Treadmill Titan Poised to Reap 1,800% Return on Zao Masterpiece
(Bloomberg) -- An abstract oil painting by Chinese-French master Zao Wou-ki could sell for 19 times more than its previous purchase price when the work goes on the block at Sotheby’s in Hong Kong on Sept. 30.
Taiwanese businessman Chang Qiu Dun, whose company makes treadmills and power tools, paid HK$18.05 million ($2.3 million) for the work, “Juin-Octobre 1985,” at a 2005 auction in Hong Kong, said people familiar with his collection. He kept the 10-meter-long (33 feet) triptych at a purpose-built space next to his factory in the industrial city of Taichung.
Sotheby’s declined to identify the seller and Chang didn’t respond to messages left at the Taiwan offices of his company, P&F Brother Industrial Corp.
If the work sells for the estimated value of HK$350 million ($44 million), it would be the most expensive 20th century Asian painting ever sold at auction, shattering the record of HK$203 million for a Zao work in November at Christie’s in Hong Kong.

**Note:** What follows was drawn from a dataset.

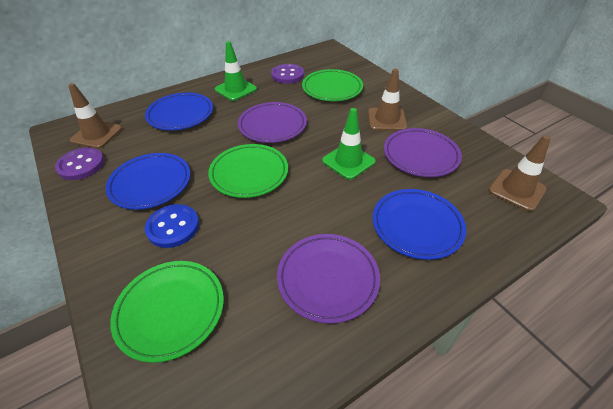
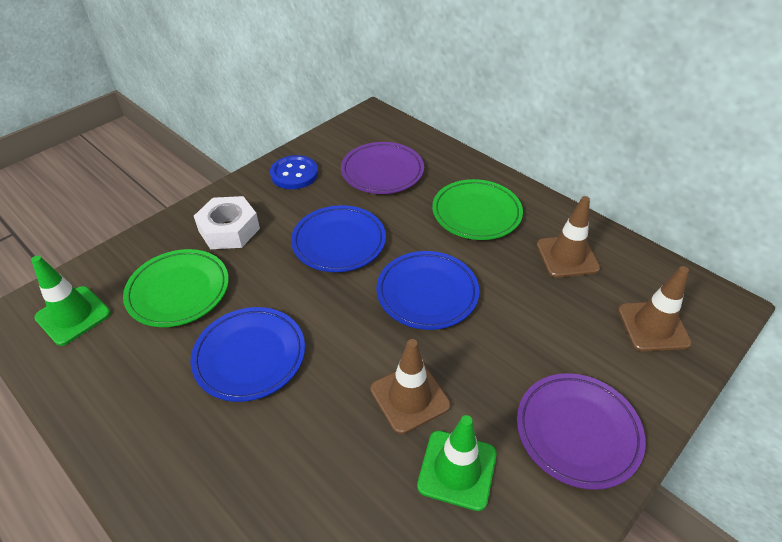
green plate: 3 -> 2
purple button: 2 -> 0
purple plate: 3 -> 2
white nut: 0 -> 1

Zao, who died in 2013 at age 92, painted the work in 1985 at the behest of his close friend and fellow Chinese emigre, architect I.M. Pei, who was building a commercial complex in Singapore called Raffles City. He spent the last 65 years of his life in France, drawing on both Chinese and European academic traditions, fusing them into his own distinctive abstract expressionist style.
Pascal de Sarthe, a Hong Kong-based dealer who has been selling Zao works for 35 years, said the monumental painting, Zao’s largest composition, could draw bids from buyers in Taiwan, China, Singapore, Indonesia and the U.S., as the artist has a strong international collector base.
"We are seeing the gap closing between U.S. post-war masters like Mark Rothko, Pollock and de Kooning and their counterparts from China," de Sarthe said. "I would not be surprised if the work went for $45 million."